# Templates & Parameters

## Template anatomy

Each template in a flow version has:

| Field            | Type         | Description                                                         |
| ---------------- | ------------ | ------------------------------------------------------------------- |
| `name`           | string       | Technical name (e.g. `main`, `billing_handler`). Used in API calls. |
| `description`    | string       | Human-readable description. Used by the classifier in Route mode.   |
| `template`       | string       | The system prompt with `[[parameter]]` placeholders.                |
| `userTemplate`   | string       | Optional user message template. Same parameter syntax.              |
| `llm`            | string       | Model to use (e.g. `openai/gpt-4o`).                                |
| `temperature`    | float        | Sampling temperature (0-2).                                         |
| `maxToolCalls`   | integer      | Maximum tool-calling iterations before stopping.                    |
| `toolIds`        | string array | IDs of tools available to this template.                            |
| `fallbacks`      | string array | Ordered fallback models if the primary model fails.                 |
| `responseSchema` | object       | JSON Schema for structured outputs.                                 |

## Parameter syntax

Parameters use double square brackets:

```
You are a [[role]]. Write a [[document_type]] about [[topic]].
```

### Rules

* Parameter names must be **lowercase** with **letters, digits, and underscores** only
* `[[my_param]]` — valid
* `[[MyParam]]` — invalid (no uppercase)
* `[[my-param]]` — invalid (no hyphens)
* `[[my param]]` — invalid (no spaces)

### How parameters are resolved

When a flow is executed, parameters are resolved in this order:

1. **Caller-supplied values** — Parameters passed in the API request body
2. **Sub-template references** — If a parameter name matches another template in the same version, that template's content is substituted
3. **Unresolved** — If neither applies, a warning is returned in the response

### Comments in templates

Templates support two comment styles (comments are stripped before sending to the LLM):

```
/* This is a block comment */
// This is a line comment
```

## System prompt vs. user message

Each template has two prompt fields:

* **`template`** (system prompt) — Rendered as a `system` message. This is where you define the LLM's behavior, persona, and instructions.
* **`userTemplate`** (user message) — Rendered as a `user` message after the system prompt. Use this when you want to separate instructions from the user's input.

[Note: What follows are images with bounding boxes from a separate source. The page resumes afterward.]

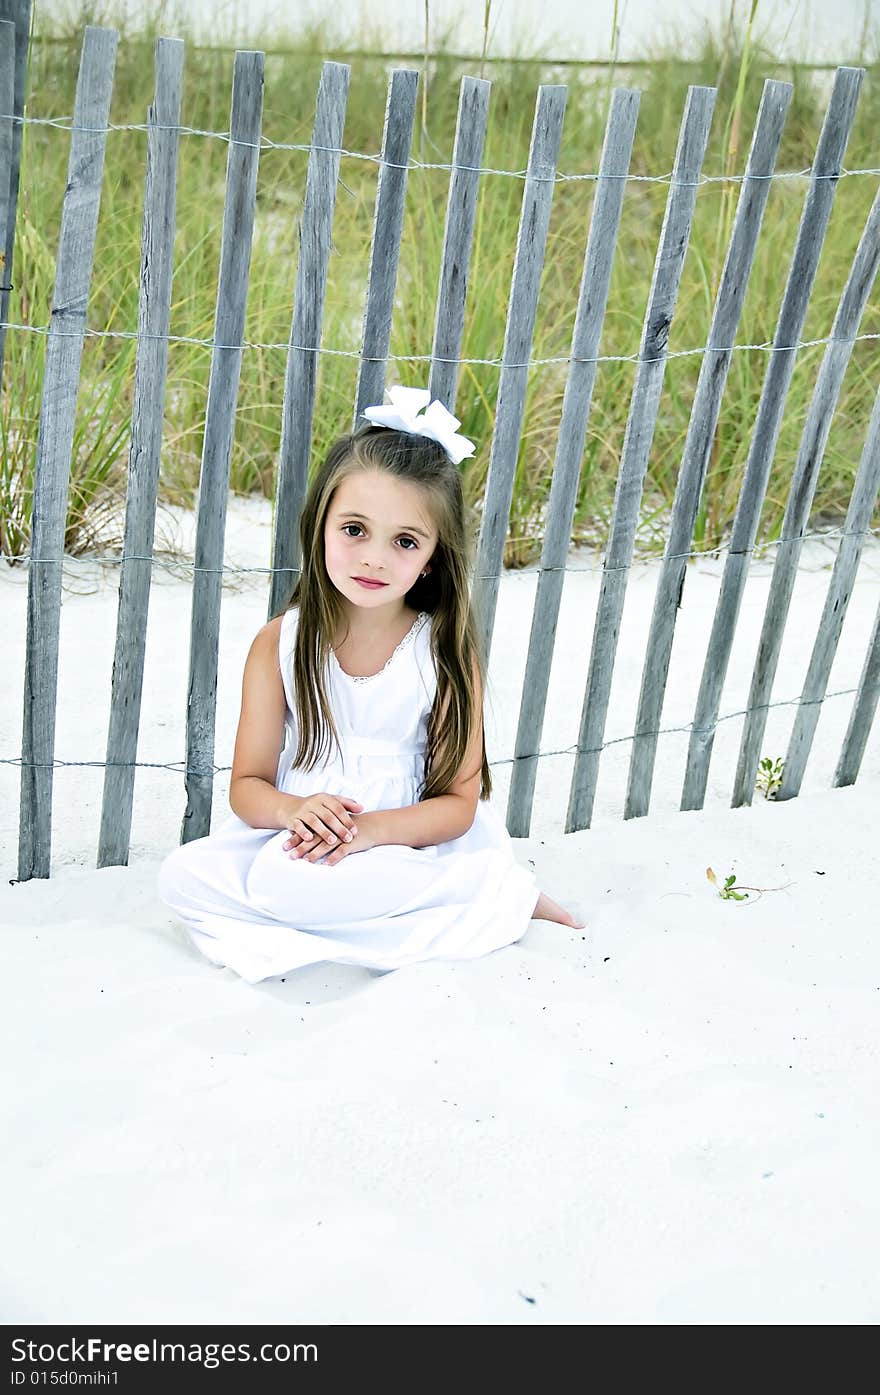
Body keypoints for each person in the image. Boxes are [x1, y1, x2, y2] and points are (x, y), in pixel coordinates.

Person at [158, 386, 585, 984]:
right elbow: (248, 788)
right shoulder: (279, 643)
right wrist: (296, 811)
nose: (375, 559)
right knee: (181, 877)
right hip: (305, 836)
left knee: (297, 889)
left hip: (408, 839)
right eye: (354, 529)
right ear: (320, 525)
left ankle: (482, 888)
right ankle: (429, 908)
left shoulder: (442, 652)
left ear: (433, 559)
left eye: (405, 541)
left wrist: (366, 835)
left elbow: (459, 806)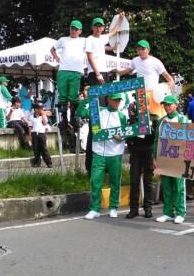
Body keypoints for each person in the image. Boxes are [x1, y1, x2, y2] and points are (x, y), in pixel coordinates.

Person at [78, 91, 127, 219]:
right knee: (95, 181)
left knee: (115, 181)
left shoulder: (122, 116)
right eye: (114, 100)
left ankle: (113, 207)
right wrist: (87, 98)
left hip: (115, 153)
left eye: (119, 100)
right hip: (99, 152)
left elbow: (125, 133)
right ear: (108, 100)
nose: (117, 102)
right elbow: (81, 112)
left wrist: (121, 138)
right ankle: (94, 208)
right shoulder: (98, 111)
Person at [154, 95, 188, 223]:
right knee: (167, 186)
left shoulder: (183, 119)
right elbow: (157, 140)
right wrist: (154, 157)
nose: (167, 107)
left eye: (169, 104)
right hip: (164, 158)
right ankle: (167, 212)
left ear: (176, 105)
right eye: (165, 105)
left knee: (179, 187)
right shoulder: (161, 121)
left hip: (179, 159)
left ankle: (180, 213)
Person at [125, 102, 156, 219]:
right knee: (134, 181)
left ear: (148, 107)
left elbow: (156, 136)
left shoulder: (154, 118)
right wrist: (131, 147)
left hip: (149, 151)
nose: (142, 108)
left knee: (148, 180)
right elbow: (128, 136)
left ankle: (148, 208)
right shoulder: (132, 120)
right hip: (136, 152)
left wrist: (151, 127)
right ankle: (134, 209)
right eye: (139, 106)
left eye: (145, 105)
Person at [51, 20, 87, 109]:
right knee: (62, 96)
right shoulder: (63, 39)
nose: (73, 31)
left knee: (73, 96)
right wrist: (57, 57)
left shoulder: (84, 40)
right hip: (63, 70)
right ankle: (64, 120)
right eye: (72, 28)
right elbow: (52, 49)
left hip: (76, 71)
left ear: (80, 31)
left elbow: (96, 45)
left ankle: (74, 117)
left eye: (76, 29)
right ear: (70, 29)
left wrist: (112, 47)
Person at [85, 13, 124, 86]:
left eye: (100, 26)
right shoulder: (89, 39)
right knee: (96, 96)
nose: (98, 28)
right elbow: (90, 58)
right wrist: (98, 74)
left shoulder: (103, 38)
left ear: (103, 28)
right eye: (96, 26)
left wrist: (120, 20)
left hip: (104, 71)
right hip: (94, 73)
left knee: (103, 96)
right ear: (92, 27)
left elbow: (113, 32)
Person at [30, 103, 53, 168]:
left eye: (41, 108)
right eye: (39, 108)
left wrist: (43, 115)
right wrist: (30, 136)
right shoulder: (31, 116)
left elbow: (45, 123)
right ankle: (37, 162)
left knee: (44, 149)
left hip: (41, 134)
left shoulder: (43, 115)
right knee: (36, 149)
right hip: (34, 133)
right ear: (35, 109)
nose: (41, 110)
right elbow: (30, 127)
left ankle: (49, 163)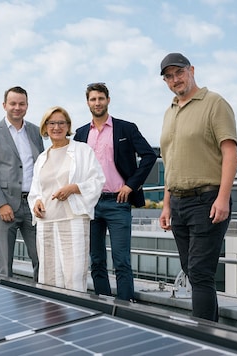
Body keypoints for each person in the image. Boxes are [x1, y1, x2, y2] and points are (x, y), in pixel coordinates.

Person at [158, 53, 237, 322]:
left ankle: (204, 340)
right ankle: (211, 334)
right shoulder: (170, 111)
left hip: (207, 200)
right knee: (192, 271)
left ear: (191, 70)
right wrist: (166, 205)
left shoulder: (214, 103)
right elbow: (170, 162)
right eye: (168, 76)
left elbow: (230, 153)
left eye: (178, 72)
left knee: (201, 272)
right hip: (179, 203)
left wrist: (223, 198)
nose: (174, 79)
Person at [74, 83, 157, 301]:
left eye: (101, 98)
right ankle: (103, 306)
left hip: (117, 203)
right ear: (87, 103)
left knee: (121, 260)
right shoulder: (81, 134)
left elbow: (149, 156)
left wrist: (131, 185)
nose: (97, 103)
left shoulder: (125, 128)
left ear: (108, 100)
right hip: (90, 204)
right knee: (97, 260)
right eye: (93, 99)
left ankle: (125, 307)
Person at [28, 106, 105, 293]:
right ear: (45, 127)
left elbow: (98, 180)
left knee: (74, 274)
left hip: (73, 219)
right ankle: (52, 317)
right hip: (47, 222)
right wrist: (37, 201)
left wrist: (75, 188)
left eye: (61, 123)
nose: (56, 127)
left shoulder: (82, 151)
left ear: (68, 126)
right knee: (49, 275)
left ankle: (76, 316)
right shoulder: (41, 158)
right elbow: (36, 190)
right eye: (52, 123)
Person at [0, 86, 44, 280]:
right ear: (4, 105)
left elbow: (42, 167)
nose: (17, 107)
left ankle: (41, 303)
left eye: (21, 104)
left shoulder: (35, 131)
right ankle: (6, 308)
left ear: (27, 105)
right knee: (4, 266)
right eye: (13, 103)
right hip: (4, 206)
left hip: (33, 206)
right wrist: (1, 204)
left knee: (42, 259)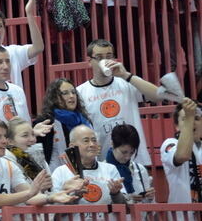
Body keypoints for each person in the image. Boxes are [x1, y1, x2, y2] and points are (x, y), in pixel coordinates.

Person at [77, 39, 163, 167]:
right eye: (99, 57)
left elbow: (158, 96)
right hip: (103, 164)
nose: (105, 61)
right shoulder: (81, 92)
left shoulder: (126, 82)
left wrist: (126, 75)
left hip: (134, 159)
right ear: (90, 61)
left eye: (109, 56)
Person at [50, 125, 126, 221]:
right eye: (86, 141)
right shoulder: (61, 172)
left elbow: (124, 207)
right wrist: (74, 198)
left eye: (94, 140)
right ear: (72, 146)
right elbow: (54, 212)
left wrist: (115, 194)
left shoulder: (110, 169)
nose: (92, 144)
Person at [161, 99, 202, 207]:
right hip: (182, 220)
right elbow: (183, 155)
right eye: (186, 118)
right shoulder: (170, 143)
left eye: (196, 118)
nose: (192, 121)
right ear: (177, 126)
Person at [105, 124, 153, 203]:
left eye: (132, 153)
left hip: (139, 214)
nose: (127, 157)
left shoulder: (140, 169)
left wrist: (149, 197)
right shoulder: (102, 170)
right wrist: (126, 200)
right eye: (124, 152)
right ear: (112, 144)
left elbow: (148, 206)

Both fields support the same `[[parameter]]` syntax.

### Example

**System prompt (`template`):**

```
You are a professional translator specializing in [[source_language]] to [[target_language]] translation.
Maintain the original tone and style.
```

**User message (`userTemplate`):**

```
Translate the following text:

[[input_text]]
```

## Discovering parameters

Before executing a flow, you can discover what parameters it expects:

```bash
GET /api/v1/flows/{flowId}/parameters?environment=production
```

**Response:**

```json
[
  { "token": "source_language", "source": "template" },
  { "token": "target_language", "source": "template" },
  { "token": "input_text", "source": "userTemplate" }
]
```

The `source` field indicates where the parameter appears:

| Source         | Meaning                           |
| -------------- | --------------------------------- |
| `template`     | In the system prompt              |
| `userTemplate` | In the user message template      |
| `toolUrl`      | In an external tool's URL pattern |

Parameters that match a sub-template name also include a `promptTemplate` object.

## Structured outputs

You can constrain the LLM to return JSON matching a schema. Set `responseSchema` on the template:

```json
{
  "type": "object",
  "properties": {
    "sentiment": { "type": "string", "enum": ["positive", "negative", "neutral"] },
    "confidence": { "type": "number" },
    "summary": { "type": "string" }
  },
  "required": ["sentiment", "confidence", "summary"]
}
```

The caller can also override this at execution time by passing `responseSchema` in the flow run request.

{% hint style="warning" %}
Not all models support structured outputs. Check the model's `supportsStructuredOutput` field via `GET /api/v1/models/descriptors`.
{% endhint %}

## Tool assignments

Templates can reference tools by their IDs in the `toolIds` array. When tools are assigned:

1. PromptShuttle includes the tool definitions in the LLM request
2. If the LLM returns tool calls, PromptShuttle executes them automatically
3. Tool results are appended to the conversation and the LLM is re-invoked
4. This loop continues until the LLM responds without tool calls (or `maxToolCalls` is reached)

See [Key Concepts: Tools](https://docs.promptshuttle.com/getting-started/key-concepts#tools) for the five tool types.

## Fallback models

Set `fallbacks` on a template to define backup models:

```json
{
  "llm": "anthropic/claude-sonnet-4-20250514",
  "fallbacks": ["openai/gpt-4o", "google/gemini-2.5-flash"]
}
```

If the primary model fails (rate limit, timeout, outage), PromptShuttle automatically tries the next model in the list. The response indicates if a fallback was used.